The substance, which has been found in Tecumseh, as well as in the United States, may resemble cannabis when viewed from a distance, or via photos, Olsen said.

However, according to the OHRN, when seen in-person, it's easy to tell the substance isn't actually cannabis.

"It actually had no resemblance to cannabis ... by its weight, or by its scent, or by its texture," Olsen said. "There was no indication that that substance was being marketed or sold as cannabis."

"People aren't going out and saying 'here, buy some cannabis,' and it's clearly not," she said.

No deliberate mixing of opioids, cannabis

Olsen said there's the potential for cross-contamination in cannabis, depending on where it's been purchased.

For example, she said, if cannabis is weighed on a scale that was also used to weigh opioids, and wasn't cleaned properly, cross-contamination is a possibility.

Olsen recommended people purchase cannabis through legal, and regulated, markets.

"It's not being deliberately changed or laced or cut with fentanyl or carfentanil," Olsen said. "That, I think, is some of the important messaging."

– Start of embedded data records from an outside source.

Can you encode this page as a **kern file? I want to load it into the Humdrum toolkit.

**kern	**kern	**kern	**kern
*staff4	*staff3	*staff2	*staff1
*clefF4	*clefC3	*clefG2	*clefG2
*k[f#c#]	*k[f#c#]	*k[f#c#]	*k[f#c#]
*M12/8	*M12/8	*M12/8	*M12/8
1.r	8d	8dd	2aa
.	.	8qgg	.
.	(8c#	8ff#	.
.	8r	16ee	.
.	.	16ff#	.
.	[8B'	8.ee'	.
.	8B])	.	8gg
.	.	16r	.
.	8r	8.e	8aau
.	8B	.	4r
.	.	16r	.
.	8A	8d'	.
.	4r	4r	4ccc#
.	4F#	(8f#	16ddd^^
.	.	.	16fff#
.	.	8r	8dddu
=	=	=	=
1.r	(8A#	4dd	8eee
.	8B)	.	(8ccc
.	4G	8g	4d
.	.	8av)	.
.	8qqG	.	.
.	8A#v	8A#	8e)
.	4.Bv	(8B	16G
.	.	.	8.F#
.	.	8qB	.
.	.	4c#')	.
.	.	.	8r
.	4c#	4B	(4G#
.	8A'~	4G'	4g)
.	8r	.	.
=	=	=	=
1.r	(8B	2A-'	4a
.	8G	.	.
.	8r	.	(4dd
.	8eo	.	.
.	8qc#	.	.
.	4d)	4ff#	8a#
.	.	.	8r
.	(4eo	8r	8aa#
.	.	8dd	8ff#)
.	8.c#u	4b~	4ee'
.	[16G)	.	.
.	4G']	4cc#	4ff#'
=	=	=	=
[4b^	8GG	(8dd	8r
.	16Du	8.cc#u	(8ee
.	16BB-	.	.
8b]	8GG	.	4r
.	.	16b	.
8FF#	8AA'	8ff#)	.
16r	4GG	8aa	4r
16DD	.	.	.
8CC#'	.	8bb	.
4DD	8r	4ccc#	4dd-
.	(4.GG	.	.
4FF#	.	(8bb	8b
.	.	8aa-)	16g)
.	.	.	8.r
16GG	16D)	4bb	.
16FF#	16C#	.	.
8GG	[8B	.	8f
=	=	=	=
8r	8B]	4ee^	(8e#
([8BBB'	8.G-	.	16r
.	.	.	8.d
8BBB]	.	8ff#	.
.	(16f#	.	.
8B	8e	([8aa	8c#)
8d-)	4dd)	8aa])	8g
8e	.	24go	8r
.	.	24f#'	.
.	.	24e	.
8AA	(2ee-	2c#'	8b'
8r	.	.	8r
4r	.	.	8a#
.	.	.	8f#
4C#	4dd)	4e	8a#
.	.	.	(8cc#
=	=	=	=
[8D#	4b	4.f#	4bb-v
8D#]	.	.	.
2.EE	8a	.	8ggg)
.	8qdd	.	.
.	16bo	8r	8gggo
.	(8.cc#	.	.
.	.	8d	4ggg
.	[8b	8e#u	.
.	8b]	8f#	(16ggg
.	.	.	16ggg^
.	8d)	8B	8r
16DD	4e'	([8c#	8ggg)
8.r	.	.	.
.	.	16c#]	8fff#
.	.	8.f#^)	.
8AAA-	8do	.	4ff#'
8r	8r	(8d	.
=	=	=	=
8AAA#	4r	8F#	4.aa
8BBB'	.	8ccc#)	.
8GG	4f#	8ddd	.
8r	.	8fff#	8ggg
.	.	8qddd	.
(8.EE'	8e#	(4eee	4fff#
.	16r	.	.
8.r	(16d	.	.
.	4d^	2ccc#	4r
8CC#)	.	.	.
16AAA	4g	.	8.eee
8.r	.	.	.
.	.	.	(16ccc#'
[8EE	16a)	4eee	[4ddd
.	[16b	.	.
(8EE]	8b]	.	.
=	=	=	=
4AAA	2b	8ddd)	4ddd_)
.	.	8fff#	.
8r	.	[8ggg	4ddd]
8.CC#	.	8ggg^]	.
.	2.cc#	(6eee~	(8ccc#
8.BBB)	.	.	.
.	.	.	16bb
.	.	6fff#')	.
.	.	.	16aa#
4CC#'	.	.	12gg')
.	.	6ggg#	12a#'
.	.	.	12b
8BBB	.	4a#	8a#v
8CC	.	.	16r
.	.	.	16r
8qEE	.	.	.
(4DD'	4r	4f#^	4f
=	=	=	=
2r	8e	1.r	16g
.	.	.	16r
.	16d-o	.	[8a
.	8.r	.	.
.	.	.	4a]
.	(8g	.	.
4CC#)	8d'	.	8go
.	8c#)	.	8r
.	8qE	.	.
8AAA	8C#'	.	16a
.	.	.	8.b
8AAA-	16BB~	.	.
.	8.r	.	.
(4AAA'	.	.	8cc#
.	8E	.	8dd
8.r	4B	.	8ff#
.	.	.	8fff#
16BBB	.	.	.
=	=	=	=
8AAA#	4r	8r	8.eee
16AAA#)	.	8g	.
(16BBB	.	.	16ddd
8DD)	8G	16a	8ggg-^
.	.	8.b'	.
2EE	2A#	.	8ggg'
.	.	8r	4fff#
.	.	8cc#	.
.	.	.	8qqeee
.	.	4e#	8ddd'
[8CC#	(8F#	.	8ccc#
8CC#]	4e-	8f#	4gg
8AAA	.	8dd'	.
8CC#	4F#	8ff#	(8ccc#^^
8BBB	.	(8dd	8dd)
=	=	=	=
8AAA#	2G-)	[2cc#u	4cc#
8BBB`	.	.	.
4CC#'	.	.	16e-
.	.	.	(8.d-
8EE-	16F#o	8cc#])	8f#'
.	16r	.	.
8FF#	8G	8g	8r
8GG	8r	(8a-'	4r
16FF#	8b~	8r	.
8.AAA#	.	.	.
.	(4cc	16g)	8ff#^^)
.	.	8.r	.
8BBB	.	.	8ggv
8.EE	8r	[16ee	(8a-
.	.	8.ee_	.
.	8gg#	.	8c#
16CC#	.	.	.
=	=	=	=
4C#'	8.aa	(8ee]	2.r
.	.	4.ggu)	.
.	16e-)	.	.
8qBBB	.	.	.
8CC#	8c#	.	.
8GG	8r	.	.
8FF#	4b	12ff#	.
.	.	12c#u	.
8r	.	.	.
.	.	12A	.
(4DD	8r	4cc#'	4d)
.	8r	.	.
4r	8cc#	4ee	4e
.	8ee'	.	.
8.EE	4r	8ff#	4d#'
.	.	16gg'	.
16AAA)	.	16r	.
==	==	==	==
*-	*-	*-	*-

The OHRN said in an information sheet that "it makes no sense" financially for dealers to cut cannabis, which carries a low profit margin, with opioids, which carry a high profit margin.

In addition, it would be "almost impossible" to add opioids to cannabis in amounts needed to create a physical dependency in users without causing an overdose, the OHRN said.

Both Olsen and Thunder Bay police said there are no documented cases of the cannabis-like substance being found in Thunder Bay.